Thunfans: Was passiert mit dem FC Thun, wenn das Stadion nicht rechtzeitig käme und er zwangsrelegiert würde? Wäre es das mit dem FC Thun gewesen?


Kurt Weder Das ist schwierig vorauszusagen. Aber ich meine, wenn wir in der Challenge League wären, würden wir da unten bleiben. Wenn man gleich wieder aufsteigen will, muss man ein Budget mit einem Defizit von 2,5 Mio. Franken aufstellen. Und dann braucht es zuerst jemanden, der dieses Loch deckt. Wobei das mit der Zwangsrelegation nicht so heiss gegessen wird, wie es gekocht wird: Das passiert nicht von heute auf morgen. Es gehen nicht sofort die Rolläden runter, aber sie gehen runter. Wenn sich das Stadionprojekt um ein paar Monate verzögert, wird sicher nichts passieren. Aber man muss zeigen können, dass etwas passiert.

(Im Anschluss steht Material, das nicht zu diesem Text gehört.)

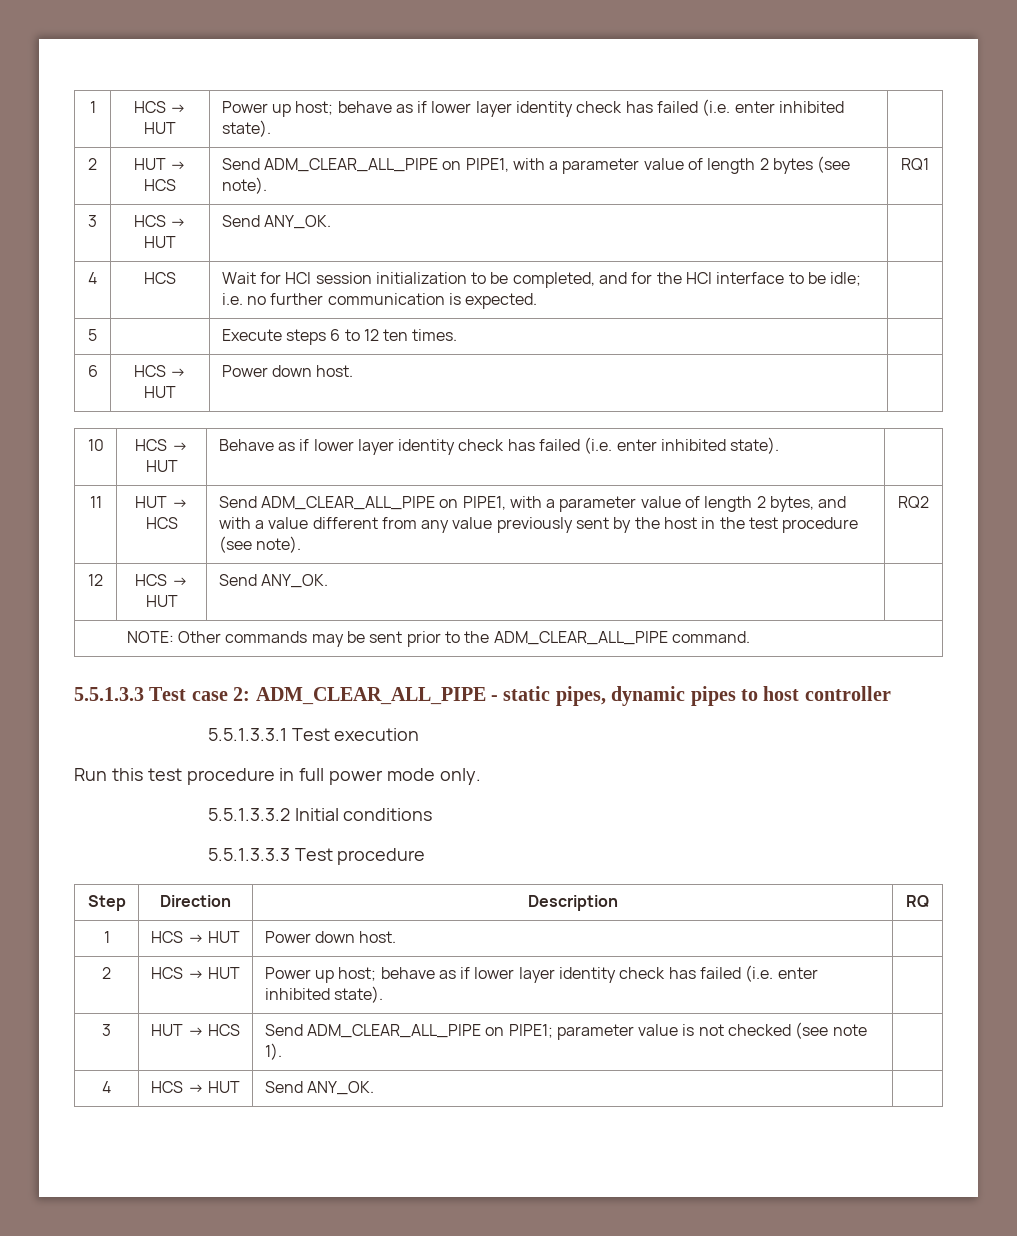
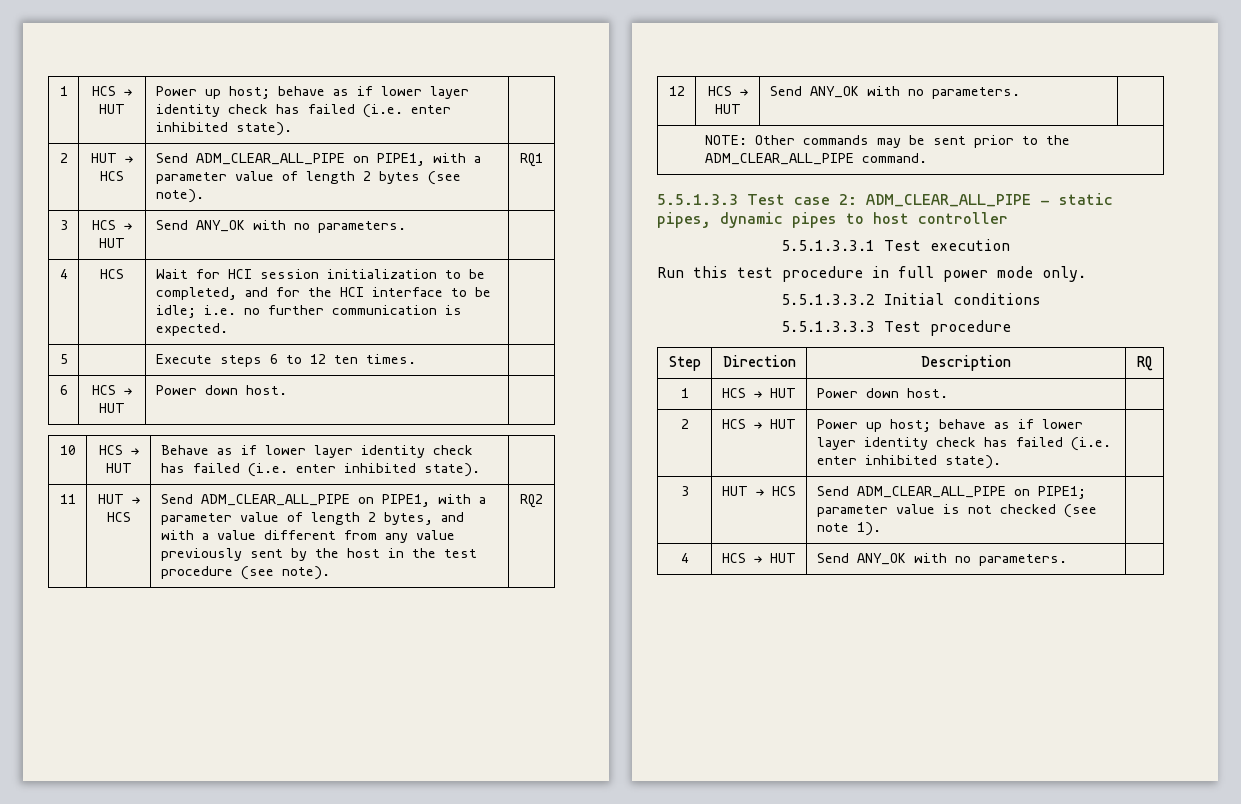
[263,215,331,229] ANY_OK. -> [195,220,406,233] ANY_OK with no parameters.
[260,574,328,588] ANY_OK. -> [809,86,1020,99] ANY_OK with no parameters.
[306,1081,374,1095] ANY_OK. -> [856,553,1067,566] ANY_OK with no parameters.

Thunfans: Vielen Dank für das Gespräch. Noch ein letztes Wort an die Fans?

Kurt Weder Wir haben Super-Fans. Wir werden ja auch rundherum für unsere Fans gerühmt. Bitte macht weiter so. Wir sind auch immer offen für Anliegen. Leider kann ich im Januar am Fan-Talk nicht dabei sein, weil ich da endlich nach langer Zeit wieder einmal für drei Wochen in die Ferien fahre.